> _Work instructions_
Where "START" appears in a line of the entries below, that line should be copied.

========

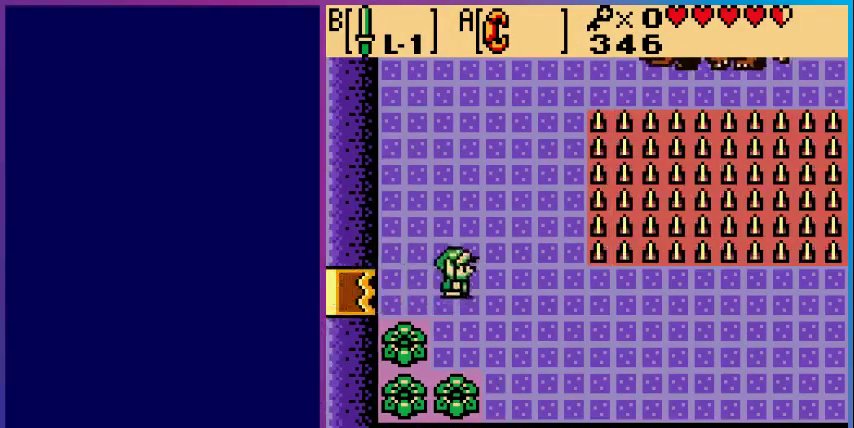
{"buttons": ["DPAD_UP"], "events": [[167, "DPAD_RIGHT", "up"]]}
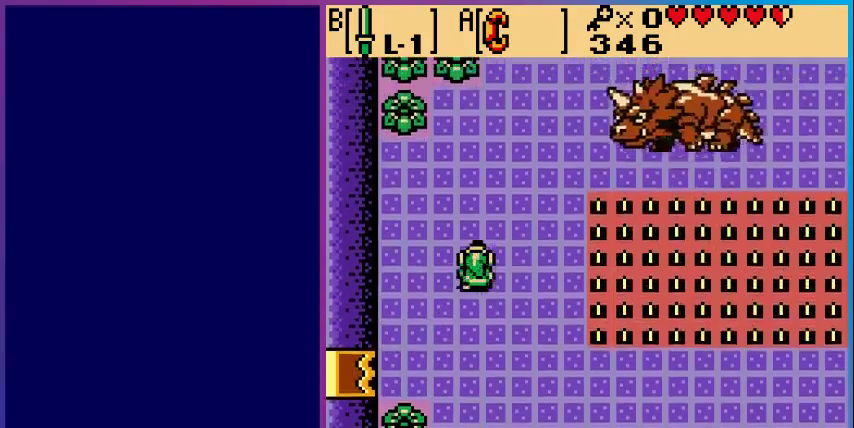
{"buttons": [], "events": [[133, "DPAD_UP", "up"], [367, "START", "down"], [500, "START", "up"]]}
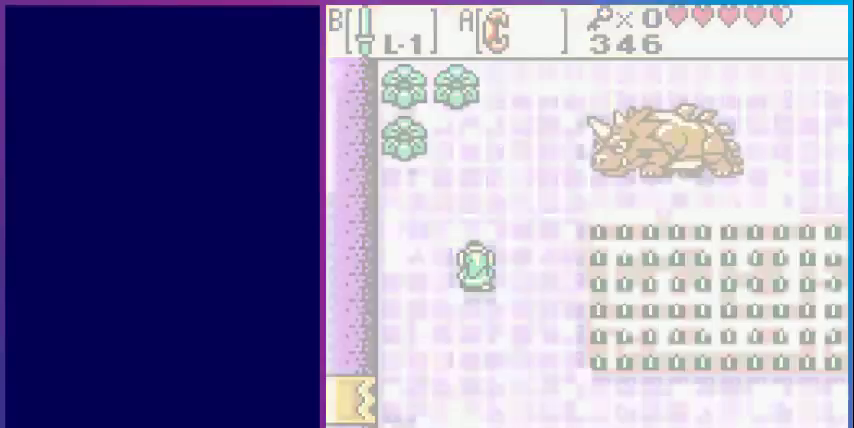
{"buttons": [], "events": []}
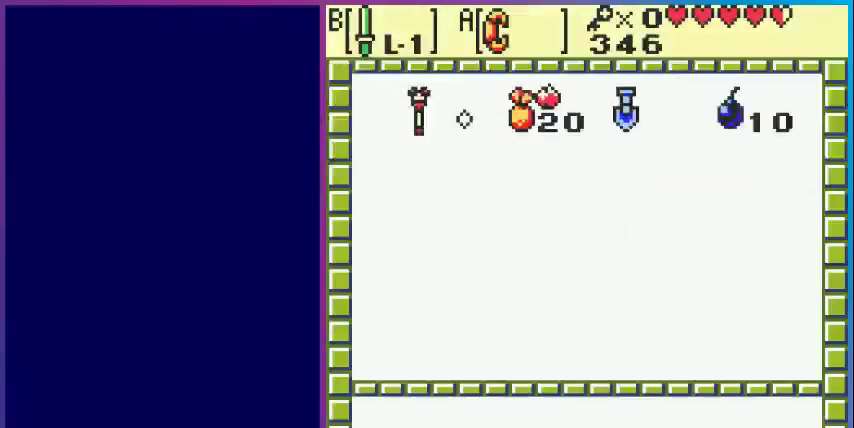
{"buttons": ["A"], "events": [[433, "A", "down"]]}
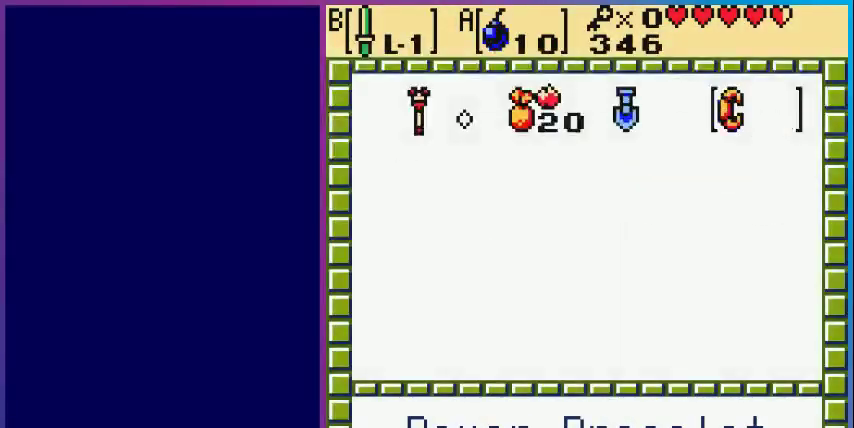
{"buttons": ["DPAD_UP"], "events": [[67, "START", "down"], [100, "A", "up"], [167, "START", "up"], [233, "DPAD_UP", "down"]]}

========

> _Output_
{"buttons": [], "events": [[133, "DPAD_UP", "up"], [367, "START", "down"], [500, "START", "up"]]}
{"buttons": ["DPAD_UP"], "events": [[67, "START", "down"], [100, "A", "up"], [167, "START", "up"], [233, "DPAD_UP", "down"]]}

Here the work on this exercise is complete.